• _REQUIRED ACTION_
Repeat every line of the data exactly, but not the pictures.

• _DATA RECORDS_
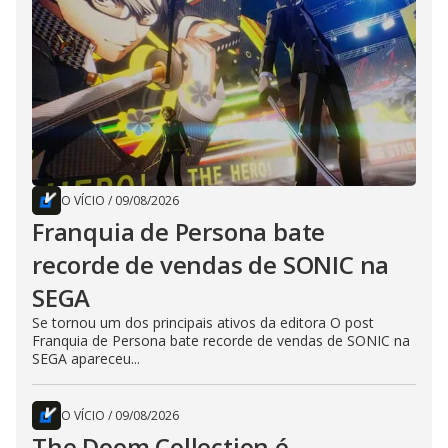
O VÍCIO
/
09/08/2026
Franquia de Persona bate
recorde de vendas de SONIC na
SEGA
Se tornou um dos principais ativos da editora O post
Franquia de Persona bate recorde de vendas de SONIC na
SEGA apareceu...
O VÍCIO
/
09/08/2026
The Doom Collection é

• _EXERCISE RESULT_
O VÍCIO
/
09/08/2026
Franquia de Persona bate
recorde de vendas de SONIC na
SEGA
Se tornou um dos principais ativos da editora O post
Franquia de Persona bate recorde de vendas de SONIC na
SEGA apareceu...
O VÍCIO
/
09/08/2026
The Doom Collection é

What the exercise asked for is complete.